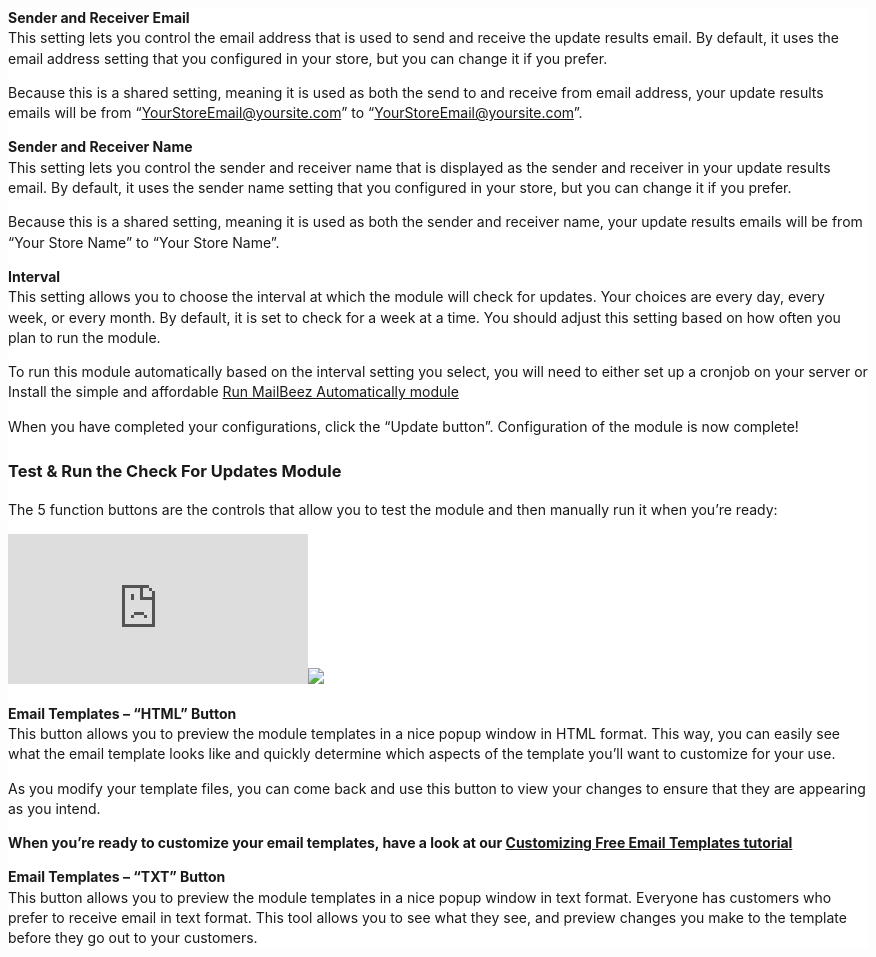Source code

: **Sender and Receiver Email**  
 This setting lets you control the email address that is used to send and receive the update results email. By default, it uses the email address setting that you configured in your store, but you can change it if you prefer.

Because this is a shared setting, meaning it is used as both the send to and receive from email address, your update results emails will be from “YourStoreEmail@yoursite.com” to “YourStoreEmail@yoursite.com”.

**Sender and Receiver Name**  
 This setting lets you control the sender and receiver name that is displayed as the sender and receiver in your update results email. By default, it uses the sender name setting that you configured in your store, but you can change it if you prefer.

Because this is a shared setting, meaning it is used as both the sender and receiver name, your update results emails will be from “Your Store Name” to “Your Store Name”.

**Interval**  
 This setting allows you to choose the interval at which the module will check for updates. Your choices are every day, every week, or every month. By default, it is set to check for a week at a time. You should adjust this setting based on how often you plan to run the module.

To run this module automatically based on the interval setting you select, you will need to either set up a cronjob on your server or Install the simple and affordable [Run MailBeez Automatically module](http://www.mailbeez.com/documentation/mailbeez/config_cron_simple/)

When you have completed your configurations, click the “Update button”. Configuration of the module is now complete!

### Test & Run the Check For Updates Module

The 5 function buttons are the controls that allow you to test the module and then manually run it when you’re ready:

[![](http://localhost/wordpress_mailbeez_EOL/wp-content/themes/awake/lib/scripts/timthumb/thumb.php?src=http://mailbeez.com/images/doc/common_images/function_buttons.png&w=175&h=184&zc=1&q=100 "Function Buttons")](http://mailbeez.com/images/doc/common_images/function_buttons.png "Function Buttons")![](http://localhost/wordpress_mailbeez_EOL/wp-content/themes/awake/images/shortcodes/image_shadow.png)

**Email Templates – “HTML” Button**  
 This button allows you to preview the module templates in a nice popup window in HTML format. This way, you can easily see what the email template looks like and quickly determine which aspects of the template you’ll want to customize for your use.

As you modify your template files, you can come back and use this button to view your changes to ensure that they are appearing as you intend.

**When you’re ready to customize your email templates, have a look at our [Customizing Free Email Templates tutorial](http://www.mailbeez.com/documentation/tutorials/customizing-mailbeez-free-email-templates/)**

**Email Templates – “TXT” Button**  
 This button allows you to preview the module templates in a nice popup window in text format. Everyone has customers who prefer to receive email in text format. This tool allows you to see what they see, and preview changes you make to the template before they go out to your customers.

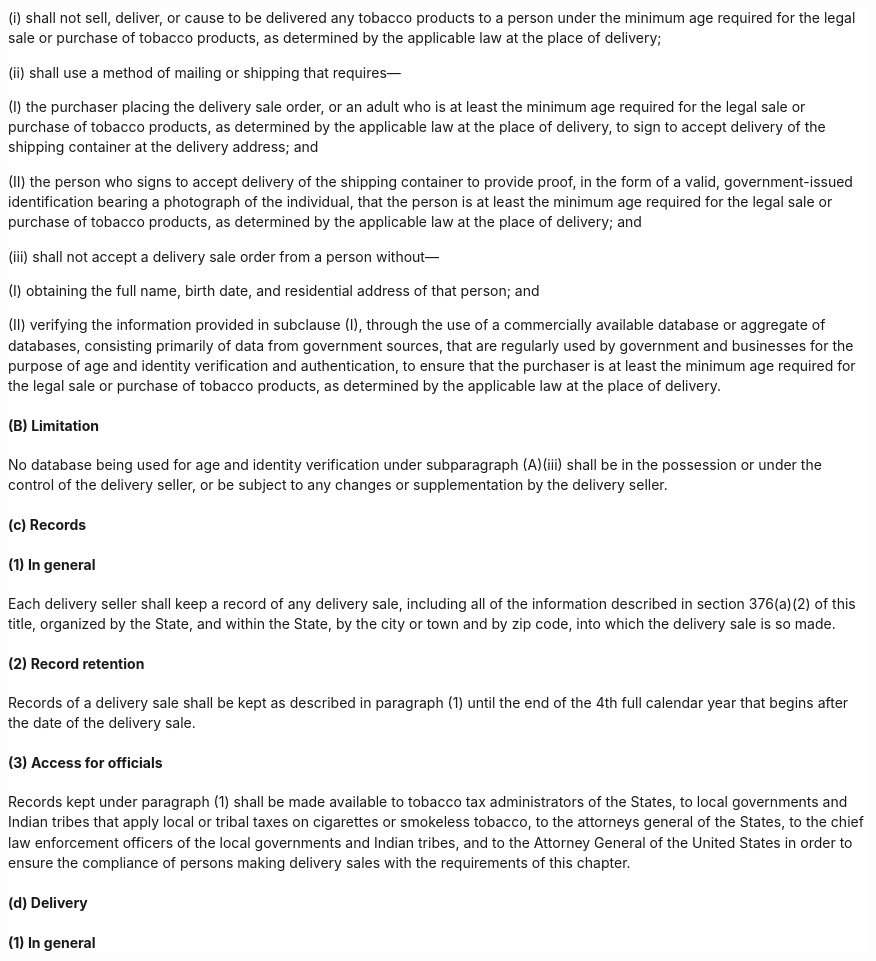 (i) shall not sell, deliver, or cause to be delivered any tobacco products to a person under the minimum age required for the legal sale or purchase of tobacco products, as determined by the applicable law at the place of delivery;

(ii) shall use a method of mailing or shipping that requires—

(I) the purchaser placing the delivery sale order, or an adult who is at least the minimum age required for the legal sale or purchase of tobacco products, as determined by the applicable law at the place of delivery, to sign to accept delivery of the shipping container at the delivery address; and

(II) the person who signs to accept delivery of the shipping container to provide proof, in the form of a valid, government-issued identification bearing a photograph of the individual, that the person is at least the minimum age required for the legal sale or purchase of tobacco products, as determined by the applicable law at the place of delivery; and

(iii) shall not accept a delivery sale order from a person without—

(I) obtaining the full name, birth date, and residential address of that person; and

(II) verifying the information provided in subclause (I), through the use of a commercially available database or aggregate of databases, consisting primarily of data from government sources, that are regularly used by government and businesses for the purpose of age and identity verification and authentication, to ensure that the purchaser is at least the minimum age required for the legal sale or purchase of tobacco products, as determined by the applicable law at the place of delivery.

#### (B) Limitation ####

No database being used for age and identity verification under subparagraph (A)(iii) shall be in the possession or under the control of the delivery seller, or be subject to any changes or supplementation by the delivery seller.

#### (c) Records ####

#### (1) In general ####

Each delivery seller shall keep a record of any delivery sale, including all of the information described in section 376(a)(2) of this title, organized by the State, and within the State, by the city or town and by zip code, into which the delivery sale is so made.

#### (2) Record retention ####

Records of a delivery sale shall be kept as described in paragraph (1) until the end of the 4th full calendar year that begins after the date of the delivery sale.

#### (3) Access for officials ####

Records kept under paragraph (1) shall be made available to tobacco tax administrators of the States, to local governments and Indian tribes that apply local or tribal taxes on cigarettes or smokeless tobacco, to the attorneys general of the States, to the chief law enforcement officers of the local governments and Indian tribes, and to the Attorney General of the United States in order to ensure the compliance of persons making delivery sales with the requirements of this chapter.

#### (d) Delivery ####

#### (1) In general ####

## WORK TASK
Would you please copy, word for word, everything above from the line containing "(II) verifying the" down to the line containing "#### (3) Access for officials ####", those two lines included?

## RESPONSE AREA
(II) verifying the information provided in subclause (I), through the use of a commercially available database or aggregate of databases, consisting primarily of data from government sources, that are regularly used by government and businesses for the purpose of age and identity verification and authentication, to ensure that the purchaser is at least the minimum age required for the legal sale or purchase of tobacco products, as determined by the applicable law at the place of delivery.

#### (B) Limitation ####

No database being used for age and identity verification under subparagraph (A)(iii) shall be in the possession or under the control of the delivery seller, or be subject to any changes or supplementation by the delivery seller.

#### (c) Records ####

#### (1) In general ####

Each delivery seller shall keep a record of any delivery sale, including all of the information described in section 376(a)(2) of this title, organized by the State, and within the State, by the city or town and by zip code, into which the delivery sale is so made.

#### (2) Record retention ####

Records of a delivery sale shall be kept as described in paragraph (1) until the end of the 4th full calendar year that begins after the date of the delivery sale.

#### (3) Access for officials ####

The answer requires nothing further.